THE Conservatives and Labour are locked in an escalating battle over spending. Who is promising you personally the most?
Health
Tories: 40 brand new hospitals, except that is a fib and there might be some in 2040. Also tax breaks for high-earning consultant surgeons and more ward visits by Boris Johnson. Cost: £13bn.
Labour: Tax on millionaires to buy more nurses, more cleaners and more honest working-class Henry Hoovers. Prescription charges scrapped, even for not-exactly-lifesaving stuff like Viagra and wobbly eggs. Cost: £35bn.
Benefits
Tories: Massive rise in pensions, home heating allowance and nursing care for over-65 Conservative voters without whom the party would be stuffed. All other benefits scrapped and claimants made to wear pink ‘Scrounger’ sandwich boards. Cost: £5bn.

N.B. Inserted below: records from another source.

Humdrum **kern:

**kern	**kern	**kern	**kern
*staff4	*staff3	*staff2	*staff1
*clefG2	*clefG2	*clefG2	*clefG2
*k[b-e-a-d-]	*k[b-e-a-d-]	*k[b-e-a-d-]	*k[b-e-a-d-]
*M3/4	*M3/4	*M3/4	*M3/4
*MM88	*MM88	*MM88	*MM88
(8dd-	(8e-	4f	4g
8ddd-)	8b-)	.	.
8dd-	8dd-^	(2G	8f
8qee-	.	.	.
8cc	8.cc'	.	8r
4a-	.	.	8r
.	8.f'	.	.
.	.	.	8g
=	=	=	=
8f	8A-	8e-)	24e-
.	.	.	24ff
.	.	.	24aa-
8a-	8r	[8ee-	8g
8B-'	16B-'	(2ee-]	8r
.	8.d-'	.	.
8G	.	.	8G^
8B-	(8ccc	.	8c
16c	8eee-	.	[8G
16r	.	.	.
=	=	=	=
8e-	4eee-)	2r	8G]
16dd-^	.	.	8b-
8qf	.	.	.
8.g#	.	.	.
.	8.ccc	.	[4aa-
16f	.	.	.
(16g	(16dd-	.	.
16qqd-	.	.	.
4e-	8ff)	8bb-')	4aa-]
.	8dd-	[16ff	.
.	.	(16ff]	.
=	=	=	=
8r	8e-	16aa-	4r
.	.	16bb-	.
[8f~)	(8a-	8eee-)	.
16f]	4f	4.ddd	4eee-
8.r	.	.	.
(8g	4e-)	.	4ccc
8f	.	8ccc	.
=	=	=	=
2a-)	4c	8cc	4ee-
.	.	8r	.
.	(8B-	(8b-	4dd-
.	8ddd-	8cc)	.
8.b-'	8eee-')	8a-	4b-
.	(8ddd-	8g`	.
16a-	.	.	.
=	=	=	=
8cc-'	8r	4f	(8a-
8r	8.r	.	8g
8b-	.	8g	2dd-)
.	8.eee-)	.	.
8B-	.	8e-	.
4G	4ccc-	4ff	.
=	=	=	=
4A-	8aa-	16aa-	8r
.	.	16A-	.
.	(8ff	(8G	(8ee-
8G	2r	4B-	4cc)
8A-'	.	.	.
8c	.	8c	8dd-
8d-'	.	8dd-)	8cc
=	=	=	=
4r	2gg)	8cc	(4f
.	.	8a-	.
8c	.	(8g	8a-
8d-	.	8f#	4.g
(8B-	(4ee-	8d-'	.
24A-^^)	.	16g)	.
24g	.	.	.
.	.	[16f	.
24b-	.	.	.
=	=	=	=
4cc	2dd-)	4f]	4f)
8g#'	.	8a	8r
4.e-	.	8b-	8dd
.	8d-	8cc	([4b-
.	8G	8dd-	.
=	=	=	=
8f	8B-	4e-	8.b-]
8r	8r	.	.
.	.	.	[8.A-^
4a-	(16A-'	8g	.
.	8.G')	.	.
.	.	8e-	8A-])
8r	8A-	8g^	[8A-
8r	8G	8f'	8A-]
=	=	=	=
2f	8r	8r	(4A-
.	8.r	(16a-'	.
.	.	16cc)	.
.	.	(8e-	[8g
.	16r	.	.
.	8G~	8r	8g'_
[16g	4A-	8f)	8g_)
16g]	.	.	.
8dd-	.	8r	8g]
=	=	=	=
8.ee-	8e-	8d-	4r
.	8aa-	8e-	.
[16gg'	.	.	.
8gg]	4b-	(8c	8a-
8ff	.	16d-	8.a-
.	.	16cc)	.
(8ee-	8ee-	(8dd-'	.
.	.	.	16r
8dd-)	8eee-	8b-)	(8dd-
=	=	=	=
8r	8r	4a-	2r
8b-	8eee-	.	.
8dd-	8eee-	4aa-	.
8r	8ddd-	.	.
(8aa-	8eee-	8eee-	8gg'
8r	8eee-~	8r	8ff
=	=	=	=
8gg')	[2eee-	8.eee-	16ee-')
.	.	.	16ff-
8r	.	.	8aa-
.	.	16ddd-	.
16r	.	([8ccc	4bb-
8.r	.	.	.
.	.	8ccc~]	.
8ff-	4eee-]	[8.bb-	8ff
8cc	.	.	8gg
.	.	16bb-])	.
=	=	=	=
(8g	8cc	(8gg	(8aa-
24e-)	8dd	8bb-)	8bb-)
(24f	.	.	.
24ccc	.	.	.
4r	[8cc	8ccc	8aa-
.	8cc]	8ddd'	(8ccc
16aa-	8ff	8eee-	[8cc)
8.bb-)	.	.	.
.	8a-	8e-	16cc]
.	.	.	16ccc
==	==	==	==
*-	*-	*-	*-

Labour: ‘Benefits freeze’ to become ‘benefits warmed up’, making claiming the dole marginally less rubbish. Cost: £6bn.
Transport
Tories: Will finish HS2 or cancel it, whichever is the best for Britain or rather the Tories. More roads and more of them named after Top Gear presenters. Wacky airport ideas from Boris. Cost: £25bn.
Labour: Renationalise railways, put more buses on, and all served with lashings of lovely carbon neutrality. Probably won’t happen but some rural areas might get more than one bus a month. Cost: £2.5bn.
Taxes
Tories: Enormous tax cuts for anyone who’s got tonnes of money, paid for by a series of mean little tax cuts for the poor. Very popular with lots of the poor. Cost: £107bn.
Labour: New quantum Marxism taxation means it is possible to afford anything. Apparently will cripple the finances of the rich, so watch out for Adele and Richard Branson begging by the roadside. Cost: minus £800bn.